→ **Do this**
Transcribe every line of the items below without changes, and leave the pictures out of your answer.
------------------------------------
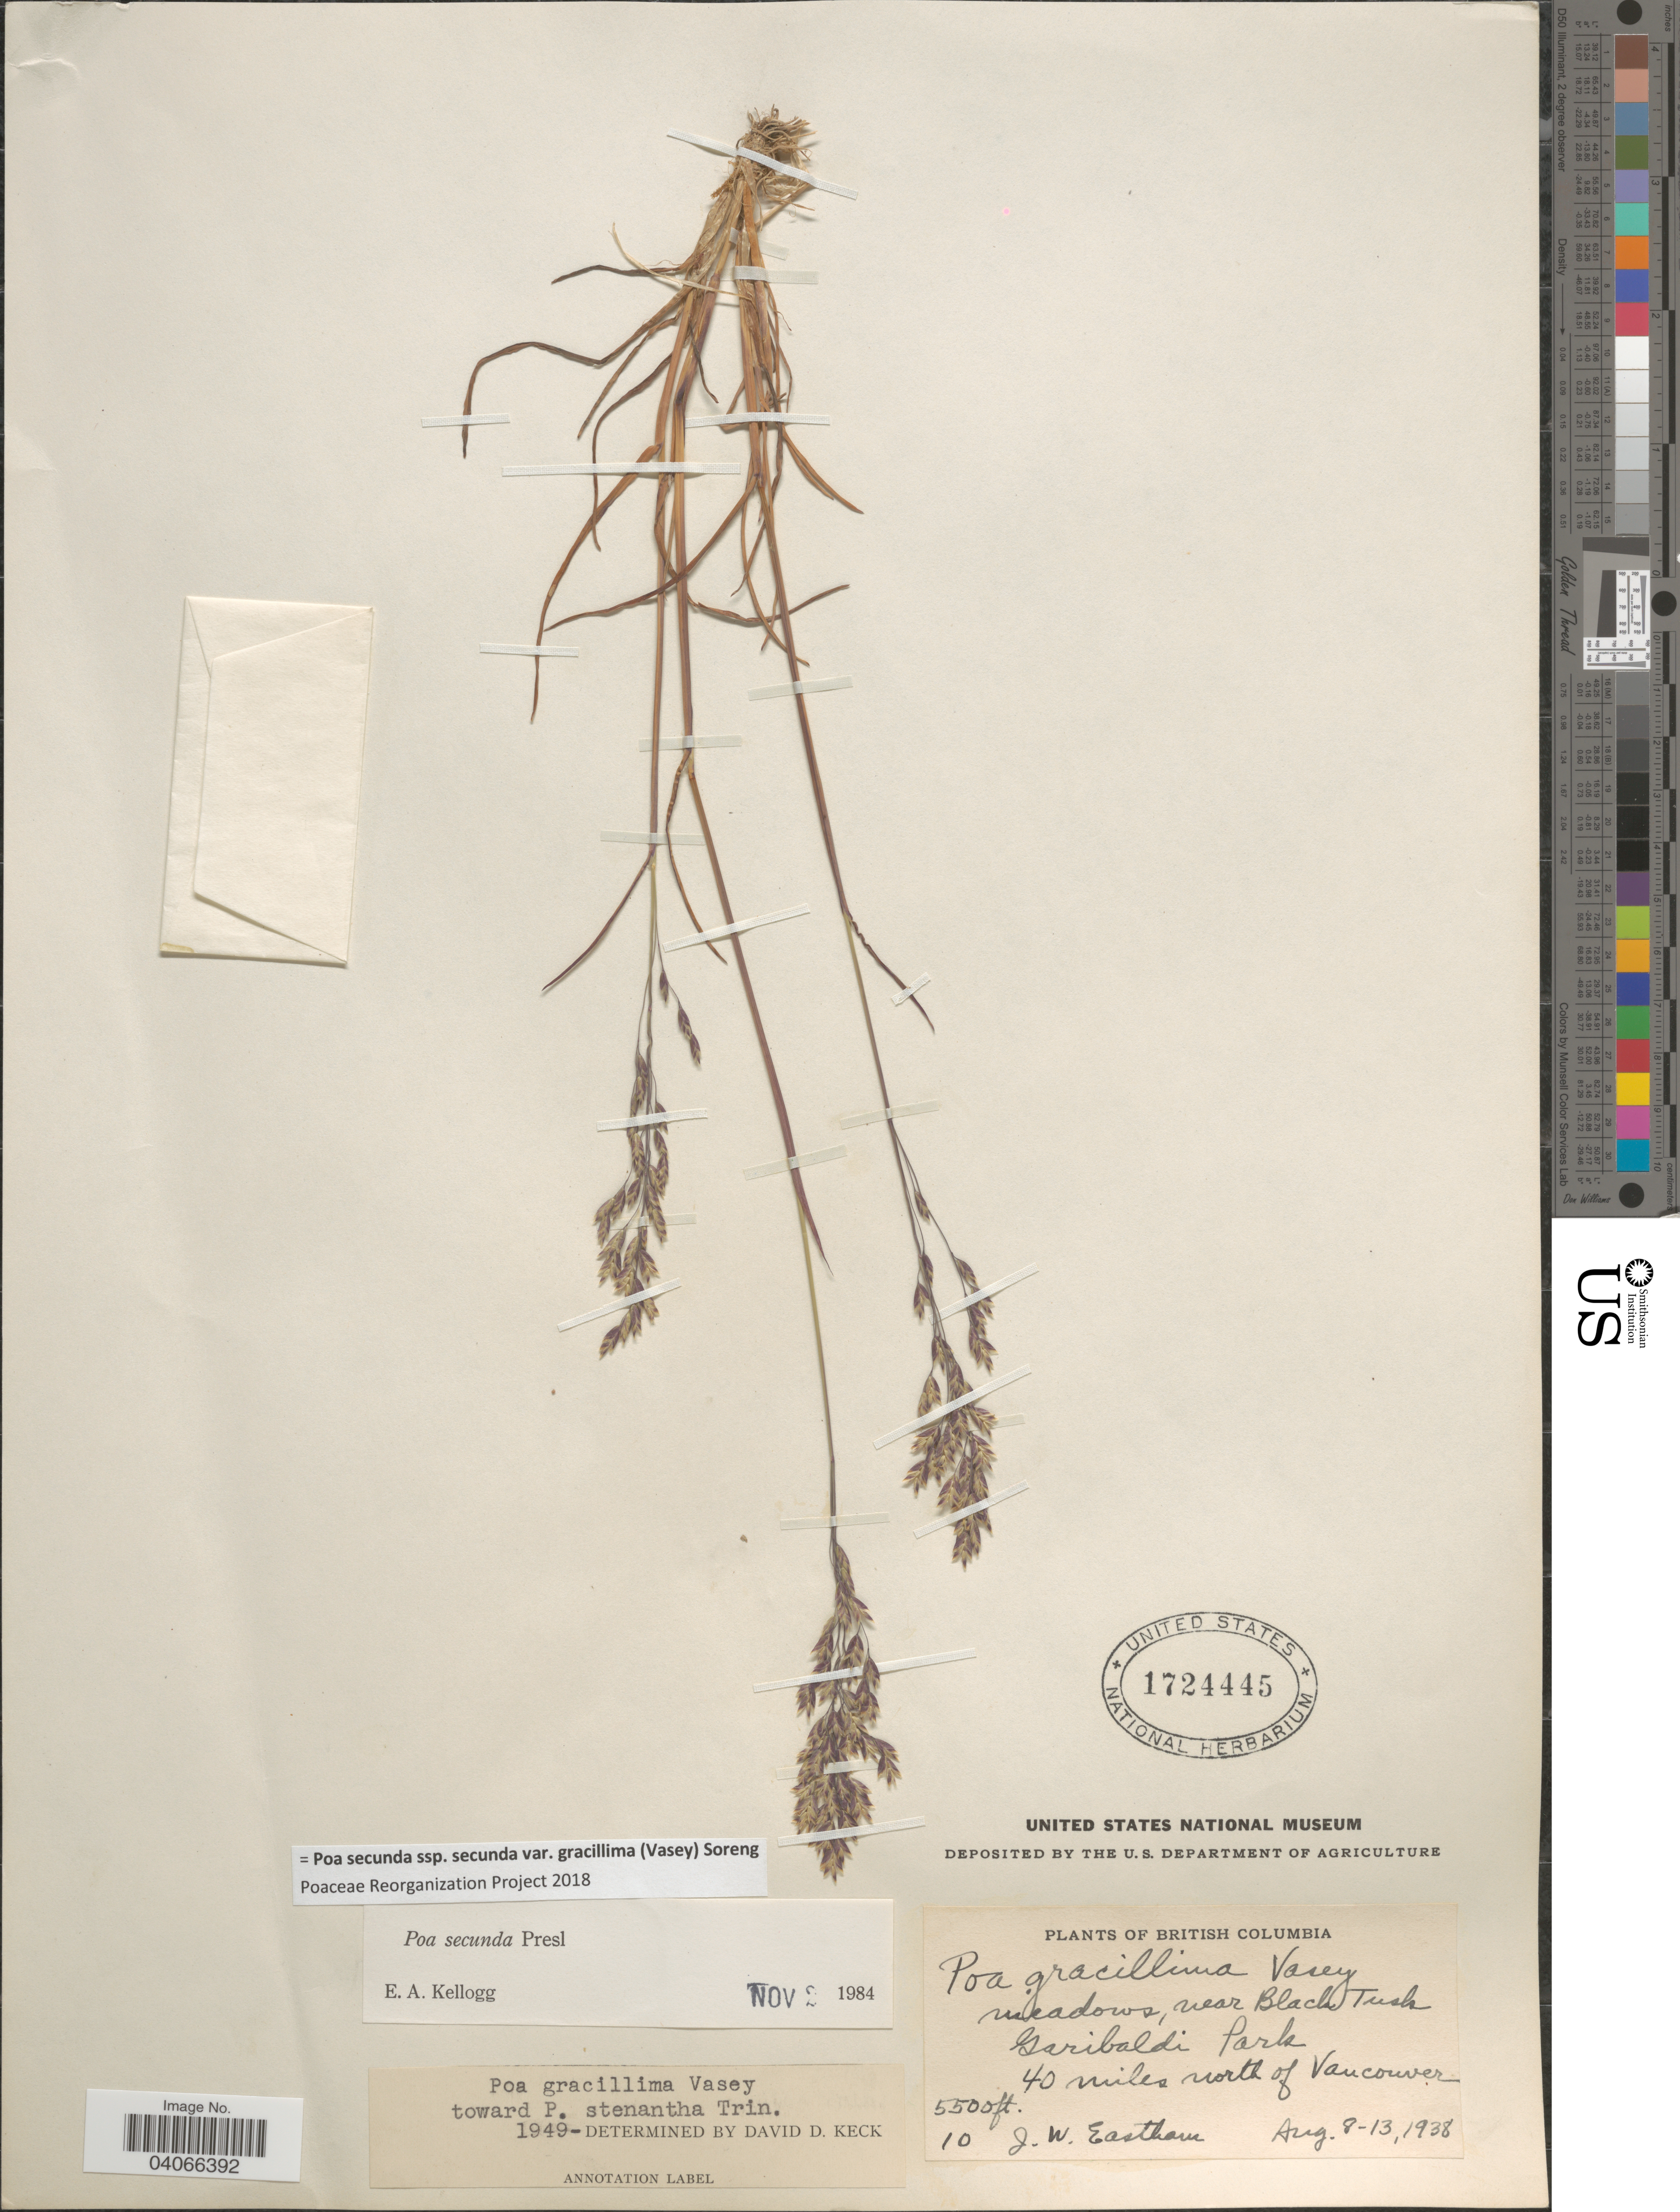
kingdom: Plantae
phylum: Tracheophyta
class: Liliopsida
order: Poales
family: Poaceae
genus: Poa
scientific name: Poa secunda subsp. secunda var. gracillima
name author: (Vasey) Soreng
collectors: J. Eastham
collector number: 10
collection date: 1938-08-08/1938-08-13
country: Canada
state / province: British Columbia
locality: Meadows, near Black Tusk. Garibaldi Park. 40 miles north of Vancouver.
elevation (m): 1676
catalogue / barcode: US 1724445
------------------------------------
→ **Complete output**
kingdom: Plantae
phylum: Tracheophyta
class: Liliopsida
order: Poales
family: Poaceae
genus: Poa
scientific name: Poa secunda subsp. secunda var. gracillima
name author: (Vasey) Soreng
collectors: J. Eastham
collector number: 10
collection date: 1938-08-08/1938-08-13
country: Canada
state / province: British Columbia
locality: Meadows, near Black Tusk. Garibaldi Park. 40 miles north of Vancouver.
elevation (m): 1676
catalogue / barcode: US 1724445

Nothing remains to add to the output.